EXTRACTED DATA >>
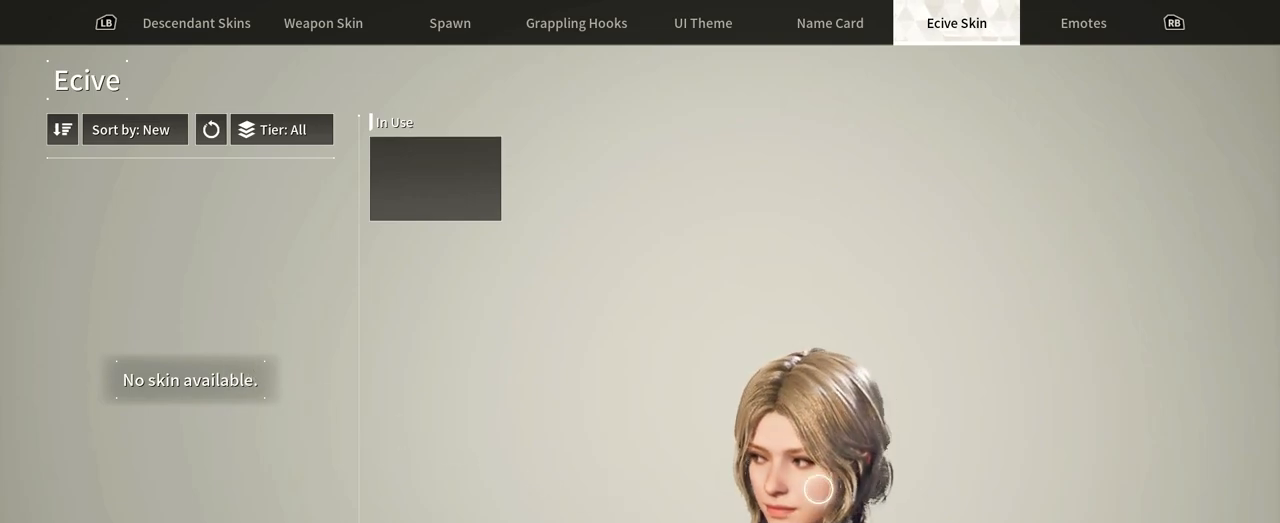
{"dt_ms": 500, "buttons": [], "left_stick": "right", "right_stick": "center", "events": [[133, "left_stick", "left"], [183, "left_stick", "down-left"], [350, "left_stick", "down-right"], [433, "left_stick", "right"]]}
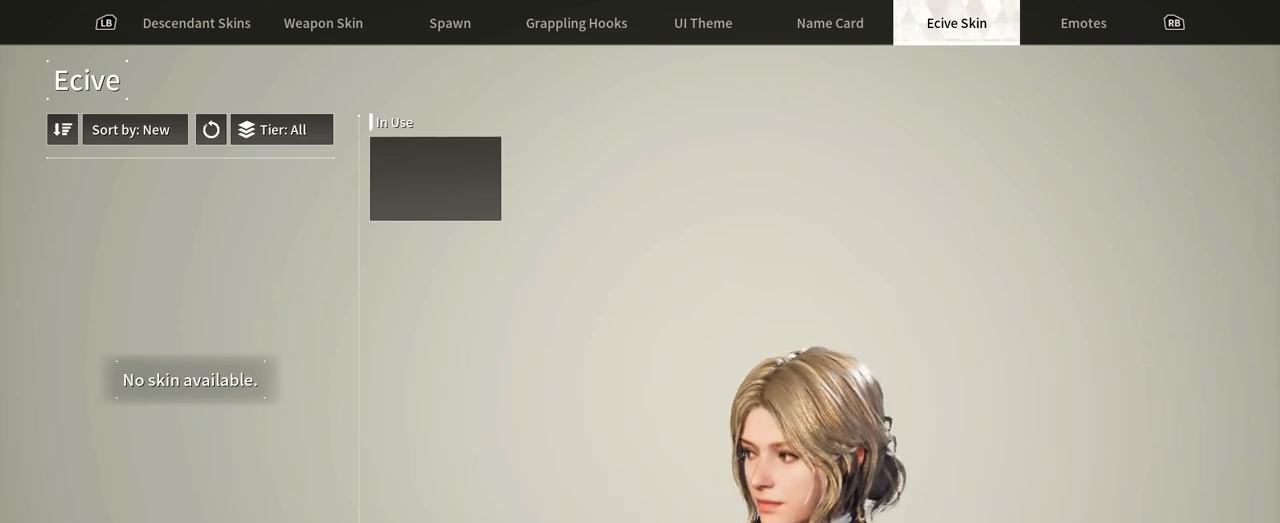
{"dt_ms": 500, "buttons": [], "left_stick": "down", "right_stick": "center"}
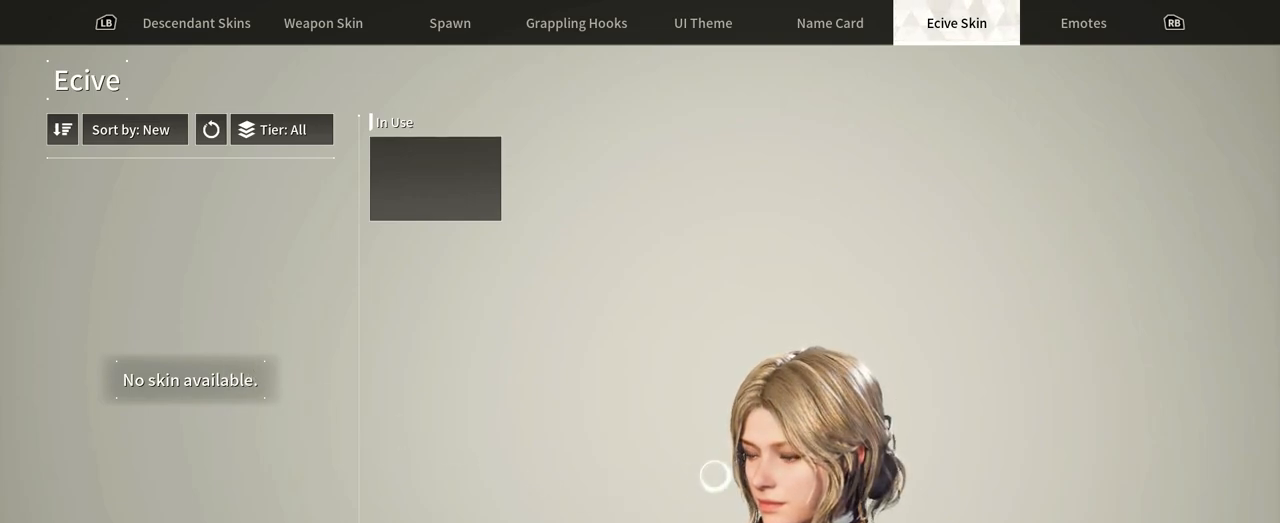
{"dt_ms": 1000, "buttons": [], "left_stick": "center", "right_stick": "center"}
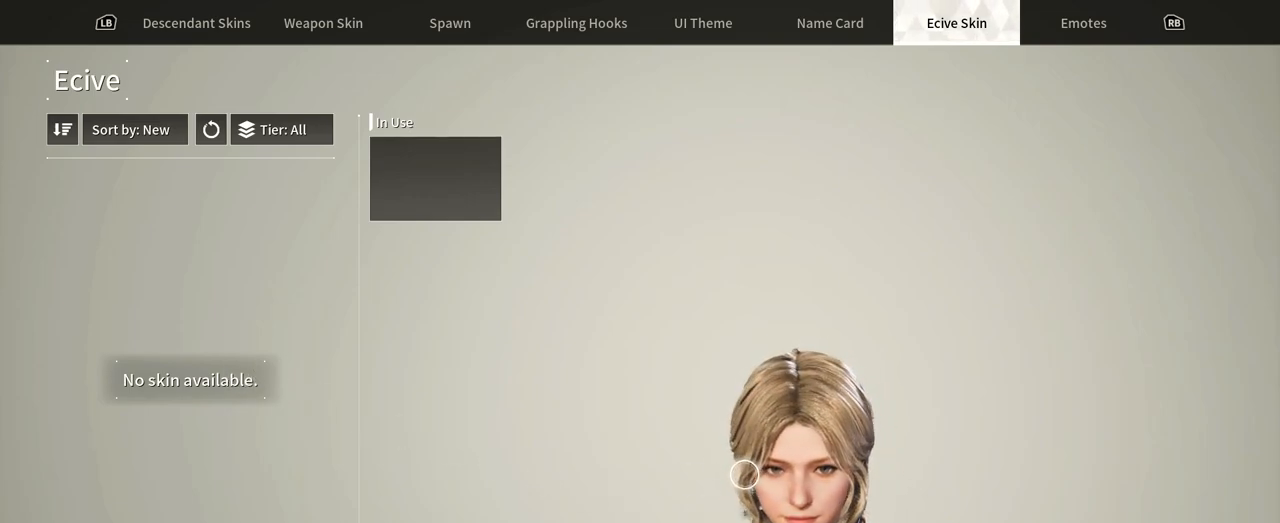
{"dt_ms": 500, "buttons": [], "left_stick": "left", "right_stick": "center"}
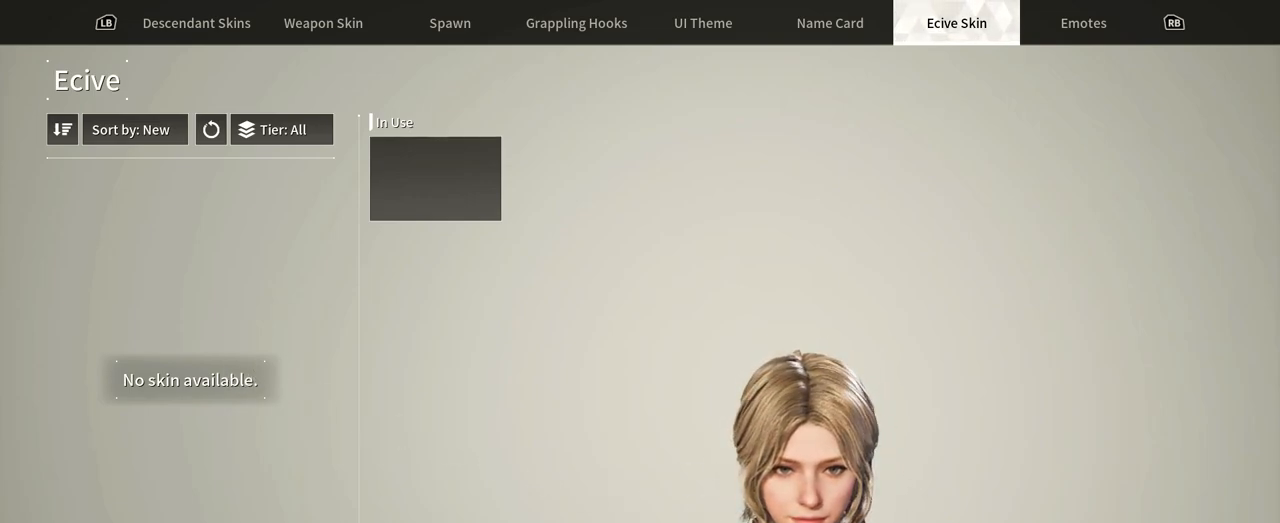
{"dt_ms": 1000, "buttons": [], "left_stick": "down", "right_stick": "center", "events": [[183, "left_stick", "center"], [433, "left_stick", "right"], [517, "left_stick", "center"], [583, "left_stick", "up"], [717, "left_stick", "left"], [950, "left_stick", "down"]]}
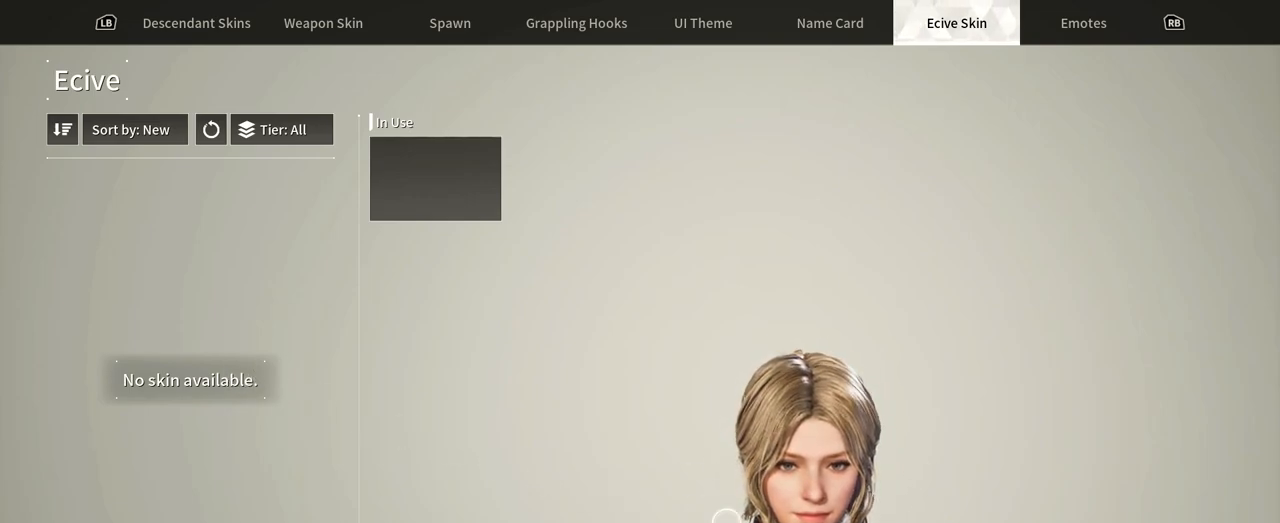
{"dt_ms": 500, "buttons": [], "left_stick": "center", "right_stick": "center", "events": [[117, "left_stick", "center"]]}
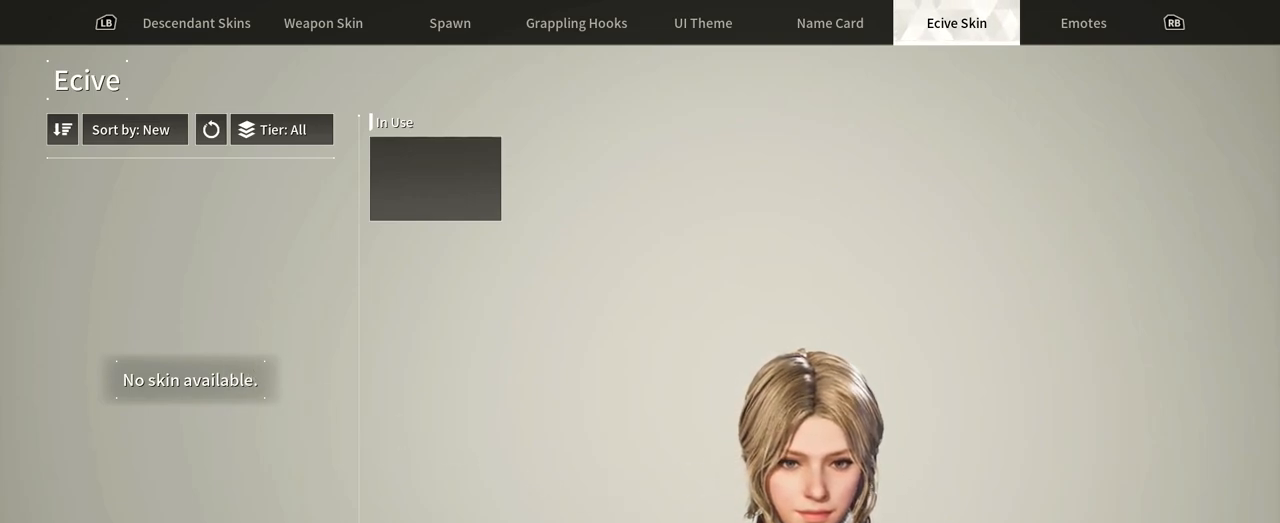
{"dt_ms": 500, "buttons": [], "left_stick": "down-right", "right_stick": "center", "events": [[33, "left_stick", "up-right"], [433, "left_stick", "down-right"]]}
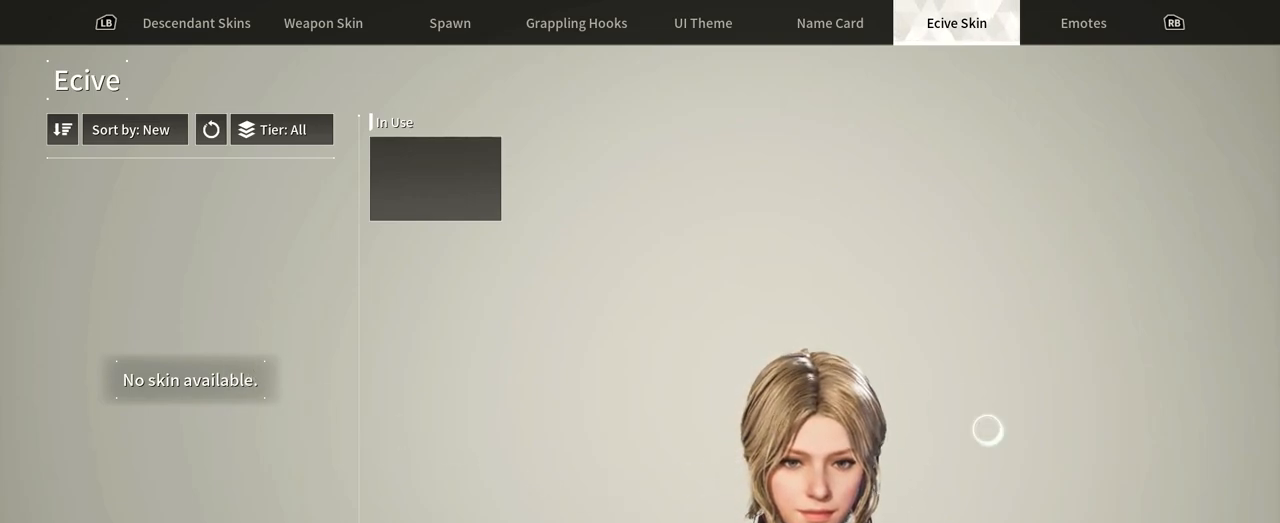
{"dt_ms": 500, "buttons": [], "left_stick": "center", "right_stick": "center"}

WHAT YOU NEED TO DO >>
Would you repeat the listing above exactly, minus the images?

REPLY >>
{"dt_ms": 500, "buttons": [], "left_stick": "right", "right_stick": "center", "events": [[133, "left_stick", "left"], [183, "left_stick", "down-left"], [350, "left_stick", "down-right"], [433, "left_stick", "right"]]}
{"dt_ms": 500, "buttons": [], "left_stick": "down", "right_stick": "center"}
{"dt_ms": 1000, "buttons": [], "left_stick": "center", "right_stick": "center"}
{"dt_ms": 500, "buttons": [], "left_stick": "left", "right_stick": "center"}
{"dt_ms": 1000, "buttons": [], "left_stick": "down", "right_stick": "center", "events": [[183, "left_stick", "center"], [433, "left_stick", "right"], [517, "left_stick", "center"], [583, "left_stick", "up"], [717, "left_stick", "left"], [950, "left_stick", "down"]]}
{"dt_ms": 500, "buttons": [], "left_stick": "center", "right_stick": "center", "events": [[117, "left_stick", "center"]]}
{"dt_ms": 500, "buttons": [], "left_stick": "down-right", "right_stick": "center", "events": [[33, "left_stick", "up-right"], [433, "left_stick", "down-right"]]}
{"dt_ms": 500, "buttons": [], "left_stick": "center", "right_stick": "center"}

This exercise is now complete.